What you have to do> Every line with the string "Matemática" must be copied from the entries below.

Entries supplied>
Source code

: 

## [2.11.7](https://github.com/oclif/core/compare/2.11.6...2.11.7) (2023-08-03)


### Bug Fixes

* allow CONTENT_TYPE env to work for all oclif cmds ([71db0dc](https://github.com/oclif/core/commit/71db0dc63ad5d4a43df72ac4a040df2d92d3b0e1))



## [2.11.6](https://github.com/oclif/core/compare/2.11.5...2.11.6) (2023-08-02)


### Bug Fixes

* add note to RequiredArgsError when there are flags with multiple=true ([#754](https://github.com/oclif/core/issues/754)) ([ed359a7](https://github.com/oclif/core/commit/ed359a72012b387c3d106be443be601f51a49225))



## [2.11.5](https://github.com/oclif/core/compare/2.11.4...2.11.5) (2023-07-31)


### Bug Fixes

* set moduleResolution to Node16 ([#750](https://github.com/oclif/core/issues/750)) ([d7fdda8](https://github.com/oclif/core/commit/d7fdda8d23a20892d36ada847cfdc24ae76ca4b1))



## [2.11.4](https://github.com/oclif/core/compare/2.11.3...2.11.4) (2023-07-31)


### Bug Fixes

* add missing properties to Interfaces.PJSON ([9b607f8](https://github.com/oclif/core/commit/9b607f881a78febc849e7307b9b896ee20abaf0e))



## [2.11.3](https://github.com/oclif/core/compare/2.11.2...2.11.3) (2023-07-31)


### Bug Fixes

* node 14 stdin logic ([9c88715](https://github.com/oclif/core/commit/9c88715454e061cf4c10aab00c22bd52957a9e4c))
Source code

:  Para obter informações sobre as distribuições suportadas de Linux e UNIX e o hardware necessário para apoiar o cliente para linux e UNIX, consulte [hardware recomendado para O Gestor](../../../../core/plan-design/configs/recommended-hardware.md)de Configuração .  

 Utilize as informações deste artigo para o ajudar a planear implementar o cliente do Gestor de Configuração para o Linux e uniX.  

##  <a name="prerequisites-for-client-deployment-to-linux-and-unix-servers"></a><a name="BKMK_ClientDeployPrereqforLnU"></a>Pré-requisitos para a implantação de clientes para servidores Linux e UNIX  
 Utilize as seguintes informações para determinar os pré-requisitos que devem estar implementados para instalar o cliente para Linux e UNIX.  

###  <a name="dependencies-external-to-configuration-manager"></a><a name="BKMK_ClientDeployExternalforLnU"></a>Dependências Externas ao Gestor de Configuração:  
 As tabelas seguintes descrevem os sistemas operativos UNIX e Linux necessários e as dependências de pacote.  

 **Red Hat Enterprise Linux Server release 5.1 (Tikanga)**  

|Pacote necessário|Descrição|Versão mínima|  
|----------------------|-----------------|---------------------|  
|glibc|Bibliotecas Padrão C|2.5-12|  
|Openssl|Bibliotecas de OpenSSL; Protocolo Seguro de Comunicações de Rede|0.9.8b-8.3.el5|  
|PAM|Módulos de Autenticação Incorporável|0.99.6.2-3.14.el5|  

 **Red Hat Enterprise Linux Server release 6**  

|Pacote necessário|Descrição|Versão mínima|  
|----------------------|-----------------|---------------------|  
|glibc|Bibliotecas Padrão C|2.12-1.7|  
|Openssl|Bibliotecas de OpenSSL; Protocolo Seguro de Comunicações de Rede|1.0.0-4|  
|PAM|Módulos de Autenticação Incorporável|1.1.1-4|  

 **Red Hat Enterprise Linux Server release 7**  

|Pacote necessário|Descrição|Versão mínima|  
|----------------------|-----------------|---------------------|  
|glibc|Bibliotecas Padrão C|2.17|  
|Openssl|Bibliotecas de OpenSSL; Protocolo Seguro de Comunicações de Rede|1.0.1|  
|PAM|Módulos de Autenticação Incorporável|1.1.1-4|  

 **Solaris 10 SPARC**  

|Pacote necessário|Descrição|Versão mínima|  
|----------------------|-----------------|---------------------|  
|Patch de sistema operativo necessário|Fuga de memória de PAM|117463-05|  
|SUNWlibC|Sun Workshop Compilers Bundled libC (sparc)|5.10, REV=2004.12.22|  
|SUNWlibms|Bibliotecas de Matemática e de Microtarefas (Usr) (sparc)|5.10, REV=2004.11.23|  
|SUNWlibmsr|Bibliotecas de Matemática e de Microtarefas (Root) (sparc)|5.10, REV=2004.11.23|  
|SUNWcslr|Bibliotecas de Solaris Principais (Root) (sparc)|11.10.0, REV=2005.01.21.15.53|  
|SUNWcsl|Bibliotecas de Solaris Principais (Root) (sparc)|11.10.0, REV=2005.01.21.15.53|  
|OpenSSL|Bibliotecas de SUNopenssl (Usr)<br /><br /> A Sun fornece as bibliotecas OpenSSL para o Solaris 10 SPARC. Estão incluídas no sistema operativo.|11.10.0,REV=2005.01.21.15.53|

Output of the exercise>
|SUNWlibms|Bibliotecas de Matemática e de Microtarefas (Usr) (sparc)|5.10, REV=2004.11.23|  
|SUNWlibmsr|Bibliotecas de Matemática e de Microtarefas (Root) (sparc)|5.10, REV=2004.11.23|  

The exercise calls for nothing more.